Researchers at the Swiss Federal Institute of Technology Lausanne (EPFL) have developed a new evaluation tool called Systema to test the accuracy of artificial intelligence models in predicting the effects of gene perturbations. The study, led by the MLBio laboratory (Biomedical Machine Learning Lab) at EPFL, was published in the journal Nature Biotechnology.

Gene perturbation refers to the artificial alteration of genes to observe their impact on cellular function. This approach is of great significance for understanding gene regulatory mechanisms and developing new therapies. With the growth in the scale of experimental data, artificial intelligence models are widely used to predict the effects of gene combinations that have not been experimentally tested. However, the reliability of their predictions still requires systematic evaluation.
The research team compared the performance of current mainstream artificial intelligence models with simple statistical methods across ten experimental datasets. The results showed that, on multiple datasets, traditional statistical methods performed comparably to or even better than complex AI models. This finding raises questions about existing model evaluation standards.
Maria Brbic, head of the MLBio laboratory, said: "The performance of simple methods is comparable to that of advanced AI models, which prompts us to think: do these complex models truly understand the effects of genetic changes? Are current evaluation metrics suitable for such models?"

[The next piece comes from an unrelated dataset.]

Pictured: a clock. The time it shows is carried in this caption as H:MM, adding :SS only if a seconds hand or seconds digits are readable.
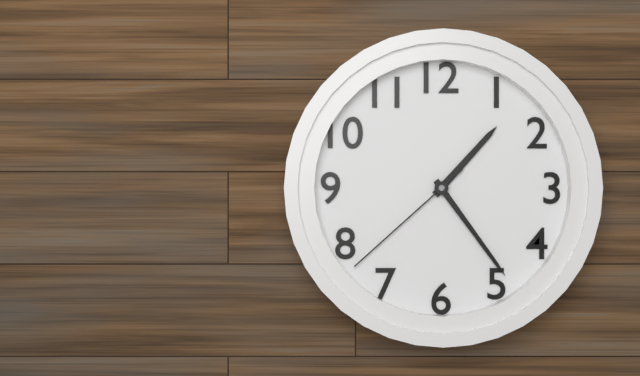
1:24:38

To eliminate evaluation bias, the team developed the Systema tool. This tool effectively reduces interference caused by systematic differences in experiments and focuses on identifying the unique effects of gene perturbations. Ramon Viñas Torné, a postdoctoral researcher at MLBio and first author of the paper, pointed out: "Systema not only reduces the impact of systematic bias but also enhances the interpretability of the actual effects of gene perturbations."
Evaluation using Systema revealed that AI models still face challenges in predicting the effects of novel gene changes. Although some models can accurately predict gene changes belonging to the same biological process, overall prediction accuracy needs to be improved. The researchers recommend using biologically meaningful metrics to evaluate models, with a focus on the ability of predictions to explain cellular features.
The study suggests that in the future, larger and more diverse experimental datasets are needed to improve prediction accuracy. At the same time, new technologies capable of observing cell morphology and location should be integrated to deepen the understanding of the mechanisms underlying gene perturbation effects.